PASAJE DE ORIGEN –
Educar la inteligencia
Por Mª Ángeles Almacellas Bernadó
La
vocación y la misión de todo ser humano consiste en lograr el ideal adecuado
a su dignidad. Educar es, pues, ofrecer ese supremo valor –el ideal humano-
a la inteligencia y a la voluntad. Es de enorme importancia enseñar desde muy
temprano a los niños a reflexionar sobre sus experiencias, para no quedarse
en sus impresiones, deseos e impulsos inmediatos y dejar, así su vida vacía
de sentido. Esto exige educar la inteligencia para alcanzar la capacidad de
pensar con rigor y la voluntad de vivir de forma creativa[1].
Pensamiento riguroso
El niño tiene en sí mismo la capacidad de pensar, y a nosotros nos
corresponde enseñarle a pensar bien. A nuestro alrededor hay realidades que,
en sí mismas, no tienen poder de iniciativa, como un martillo, una piedra,
unos zapatos... Estos “objetos” están frente al hombre, le son distintos,
externos y extraños, y él puede analizarlos sin comprometer su propio ser.

PREGUNTAS PARA RESPONDER –
1. Convierte en una lista breve el párrafo del pasaje que empieza con «La vocación y la misión de todo ser humano» y conserva sus datos principales.
2. Responde según el pasaje:
(a) ¿En qué consisten la vocación y la misión de todo ser humano?
(b) ¿Qué nos corresponde hacer con el niño, que ya tiene la capacidad de pensar?
(c) ¿Qué tres ejemplos se dan de realidades sin poder de iniciativa?

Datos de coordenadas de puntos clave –
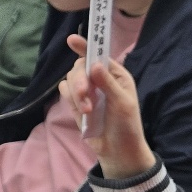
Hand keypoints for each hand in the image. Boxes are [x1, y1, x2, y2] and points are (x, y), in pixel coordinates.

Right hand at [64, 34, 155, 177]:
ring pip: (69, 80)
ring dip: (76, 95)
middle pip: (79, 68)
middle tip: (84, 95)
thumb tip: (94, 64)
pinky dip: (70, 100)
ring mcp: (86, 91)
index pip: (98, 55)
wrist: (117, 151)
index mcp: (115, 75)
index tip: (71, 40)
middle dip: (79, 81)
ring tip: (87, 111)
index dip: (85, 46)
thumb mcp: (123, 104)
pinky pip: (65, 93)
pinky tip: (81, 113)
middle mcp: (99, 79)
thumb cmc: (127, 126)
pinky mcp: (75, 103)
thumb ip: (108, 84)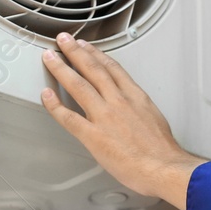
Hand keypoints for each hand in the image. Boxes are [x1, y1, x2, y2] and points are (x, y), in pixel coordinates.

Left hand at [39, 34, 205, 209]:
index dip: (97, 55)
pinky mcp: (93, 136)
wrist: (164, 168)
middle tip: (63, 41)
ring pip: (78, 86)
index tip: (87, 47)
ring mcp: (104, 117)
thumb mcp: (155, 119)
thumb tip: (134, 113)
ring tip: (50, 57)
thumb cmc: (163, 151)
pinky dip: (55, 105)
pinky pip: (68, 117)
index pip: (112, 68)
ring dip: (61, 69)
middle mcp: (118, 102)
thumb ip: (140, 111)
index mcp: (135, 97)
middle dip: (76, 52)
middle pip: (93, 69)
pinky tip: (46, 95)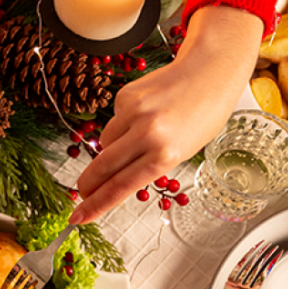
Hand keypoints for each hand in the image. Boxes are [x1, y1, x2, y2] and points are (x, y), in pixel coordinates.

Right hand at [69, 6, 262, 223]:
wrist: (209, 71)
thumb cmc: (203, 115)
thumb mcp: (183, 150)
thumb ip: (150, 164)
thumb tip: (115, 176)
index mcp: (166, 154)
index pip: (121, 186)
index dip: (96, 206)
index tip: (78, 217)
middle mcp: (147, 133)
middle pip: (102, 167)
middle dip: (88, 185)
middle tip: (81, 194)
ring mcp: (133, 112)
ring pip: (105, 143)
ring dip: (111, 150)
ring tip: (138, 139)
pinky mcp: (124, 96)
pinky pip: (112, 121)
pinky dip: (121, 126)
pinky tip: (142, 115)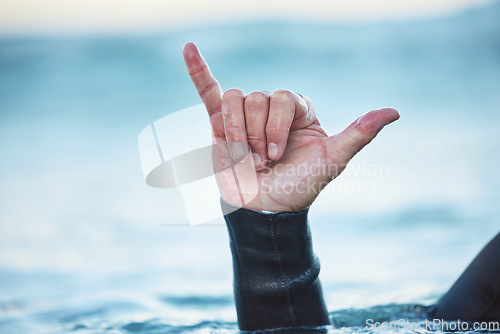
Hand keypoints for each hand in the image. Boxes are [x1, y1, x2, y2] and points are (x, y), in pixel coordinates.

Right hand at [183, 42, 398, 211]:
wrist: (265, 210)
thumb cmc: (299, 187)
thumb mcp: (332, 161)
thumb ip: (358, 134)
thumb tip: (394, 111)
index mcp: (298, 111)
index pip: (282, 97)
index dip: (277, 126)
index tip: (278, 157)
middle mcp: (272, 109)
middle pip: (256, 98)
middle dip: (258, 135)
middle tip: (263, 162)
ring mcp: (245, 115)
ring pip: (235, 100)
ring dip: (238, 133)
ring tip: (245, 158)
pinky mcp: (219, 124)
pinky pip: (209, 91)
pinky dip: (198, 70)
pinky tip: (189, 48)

RESPUESTAS –
1.
- La vocación y la misión de todo ser humano es lograr el ideal adecuado a su dignidad.
- Educar consiste en ofrecer ese ideal humano a la inteligencia y a la voluntad.
- Es muy importante enseñar desde temprano a los niños a reflexionar sobre sus experiencias. Así no se quedan en sus impresiones, deseos e impulsos inmediatos ni dejan su vida vacía de sentido.
- Para ello hay que educar la inteligencia, de modo que se alcance la capacidad de pensar con rigor y la voluntad de vivir de forma creativa.

2.
(a) En lograr el ideal adecuado a su dignidad.
(b) Enseñarle a pensar bien.
(c) Un martillo, una piedra y unos zapatos.